EXERCISE TASKS:
A) List every module named on a line of the notebook that begins with the word "import".
B) Answer these questions from the notebook:
(i) What value is batch_size set to?
(ii) What number is X divided by after it is converted with .float()?
(iii) What random_state value do the train_test_split calls use?
C) Retype the notebook from "return X[mask], y[mask]" to "y_train_bin), batch_size=batch_size, shuffle=True)".

PASSAGE SHOWN:
┄┄┄┄┄┄┄┄┄┄
# ML Assignment 2 – Part A

This notebook contains the full implementation for:

- **A1:** Data Preparation
- **A2:** Binary Logistic Regression (Digits 0 vs 1)
- **A3:** Softmax Regression (Multi-class 0–9)


In [None]:
# ============================================
# IMPORTS & SETUP
# ============================================
import torch
import torch.nn as nn
import torch.optim as optim
from torchvision import datasets, transforms
from torch.utils.data import DataLoader, TensorDataset
from sklearn.model_selection import train_test_split
from sklearn.metrics import confusion_matrix, classification_report
import matplotlib.pyplot as plt


## 🔹 Part A1 – Data Preparation

In [None]:
transform = transforms.Compose([
    transforms.ToTensor()
])

train_data = datasets.MNIST(root='./data', train=True, download=False, transform=transform)
test_data = datasets.MNIST(root='./data', train=False, download=False, transform=transform)

X = torch.cat([train_data.data, test_data.data], dim=0)
y = torch.cat([train_data.targets, test_data.targets], dim=0)

X = X.float() / 255.0
X_flat = X.view(-1, 28 * 28)

X_train, X_temp, y_train, y_temp = train_test_split(X_flat, y, test_size=0.4, stratify=y, random_state=42)
X_val, X_test, y_val, y_test = train_test_split(X_temp, y_temp, test_size=0.5, stratify=y_temp, random_state=42)

print(f"Train samples: {len(X_train)}")
print(f"Validation samples: {len(X_val)}")
print(f"Test samples: {len(X_test)}")

## 🔹 Part A2 – Binary Logistic Regression (0 vs 1)

In [None]:
def filter_digits(X, y, digits=(0, 1)):
    mask = (y == digits[0]) | (y == digits[1])
    return X[mask], y[mask]

X_train_bin, y_train_bin = filter_digits(X_train, y_train)
X_val_bin, y_val_bin = filter_digits(X_val, y_val)
X_test_bin, y_test_bin = filter_digits(X_test, y_test)

y_train_bin = y_train_bin.float().unsqueeze(1)
y_val_bin = y_val_bin.float().unsqueeze(1)
y_test_bin = y_test_bin.float().unsqueeze(1)

batch_size = 64
train_loader = DataLoader(TensorDataset(X_train_bin, y_train_bin), batch_size=batch_size, shuffle=True)
val_loader = DataLoader(TensorDataset(X_val_bin, y_val_bin), batch_size=batch_size, shuffle=False)
test_loader = DataLoader(TensorDataset(X_test_bin, y_test_bin), batch_size=batch_size, shuffle=False)

class LogisticRegressionModel(nn.Module):
    def __init__(self):
        super().__init__()
┄┄┄┄┄┄┄┄┄┄
EXTRACTED INFORMATION:
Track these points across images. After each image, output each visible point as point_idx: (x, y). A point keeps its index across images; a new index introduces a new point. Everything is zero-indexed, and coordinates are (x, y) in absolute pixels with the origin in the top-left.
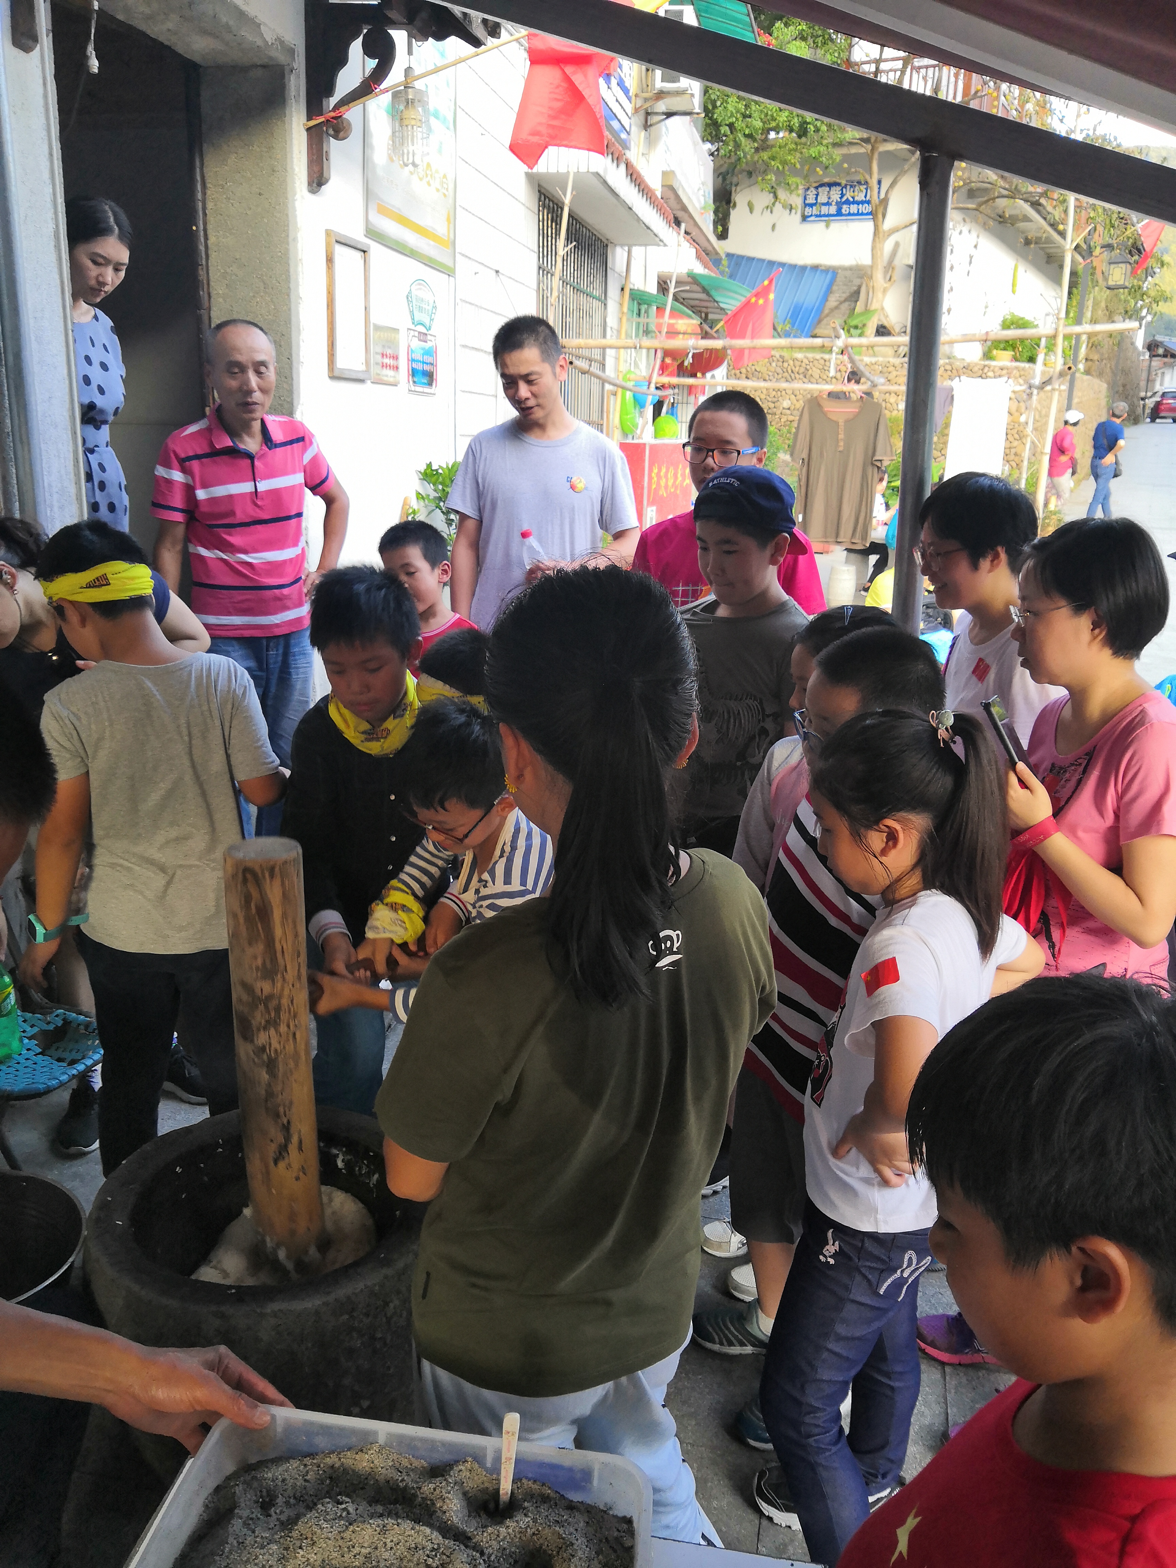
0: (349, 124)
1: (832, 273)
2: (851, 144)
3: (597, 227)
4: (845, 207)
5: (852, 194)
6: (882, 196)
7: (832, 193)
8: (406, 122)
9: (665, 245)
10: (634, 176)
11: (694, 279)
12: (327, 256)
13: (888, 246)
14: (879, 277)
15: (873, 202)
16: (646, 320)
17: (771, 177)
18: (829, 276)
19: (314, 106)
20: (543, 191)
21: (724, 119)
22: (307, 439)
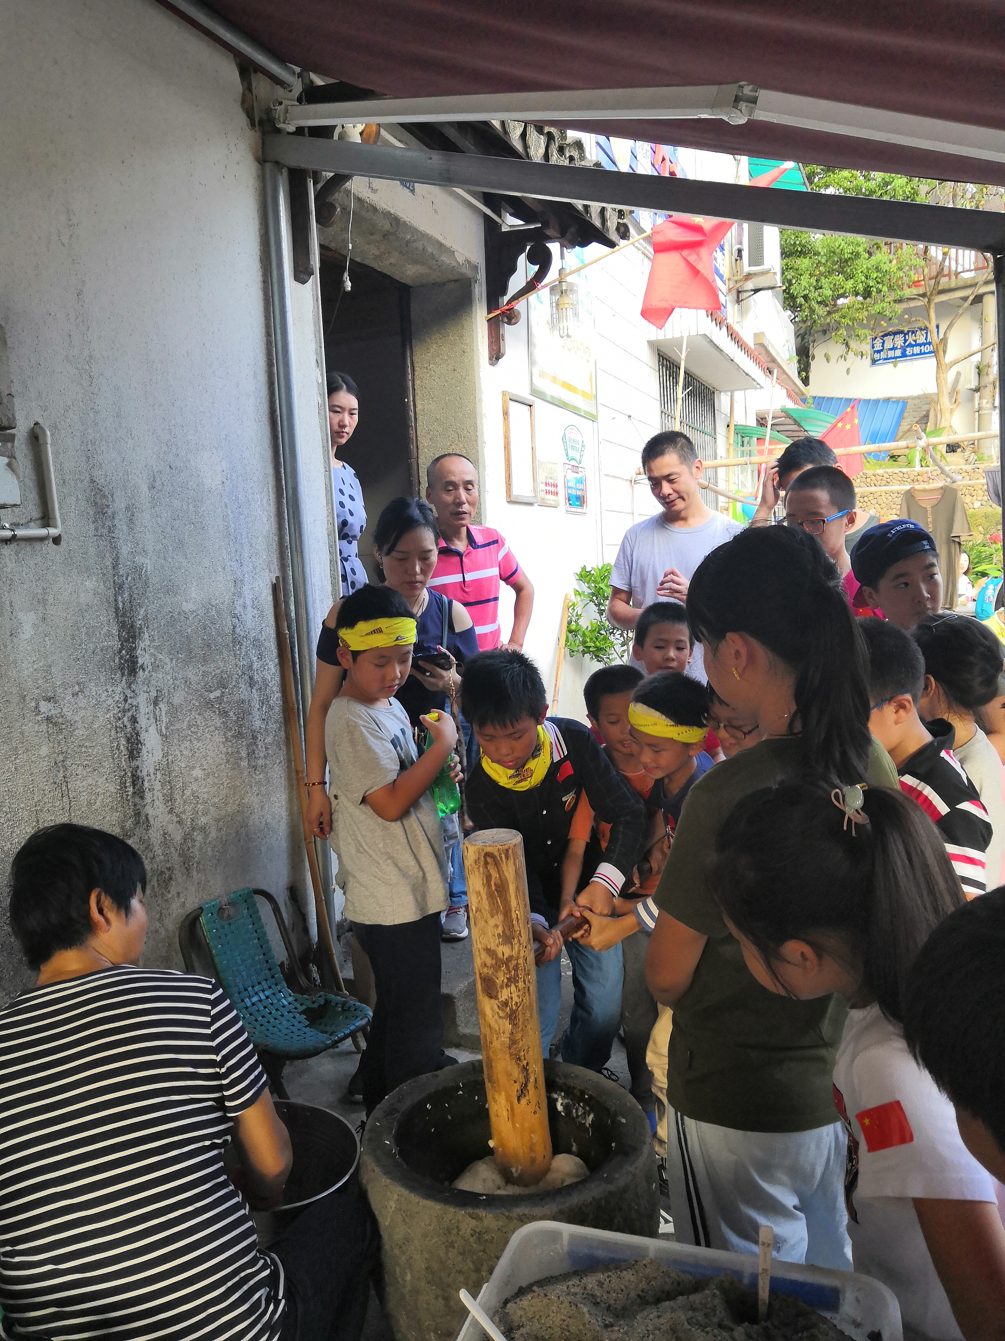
0: (519, 313)
1: (902, 403)
2: (909, 299)
3: (705, 379)
4: (908, 349)
5: (914, 338)
6: (941, 336)
7: (896, 339)
8: (561, 307)
9: (762, 387)
10: (733, 335)
11: (786, 413)
12: (503, 411)
13: (951, 375)
14: (945, 401)
15: (933, 342)
16: (749, 448)
17: (843, 332)
18: (900, 405)
19: (492, 303)
20: (661, 354)
21: (799, 292)
22: (500, 541)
┄┄┄┄┄┄┄┄┄┄
ANSWERS BY ITEM NUMBER:
A)
torch
torch.nn
torch.optim
matplotlib.pyplot

B)
(i) 64
(ii) 255.0
(iii) 42

C)
return X[mask], y[mask]

X_train_bin, y_train_bin = filter_digits(X_train, y_train)
X_val_bin, y_val_bin = filter_digits(X_val, y_val)
X_test_bin, y_test_bin = filter_digits(X_test, y_test)

y_train_bin = y_train_bin.float().unsqueeze(1)
y_val_bin = y_val_bin.float().unsqueeze(1)
y_test_bin = y_test_bin.float().unsqueeze(1)

batch_size = 64
train_loader = DataLoader(TensorDataset(X_train_bin, y_train_bin), batch_size=batch_size, shuffle=True)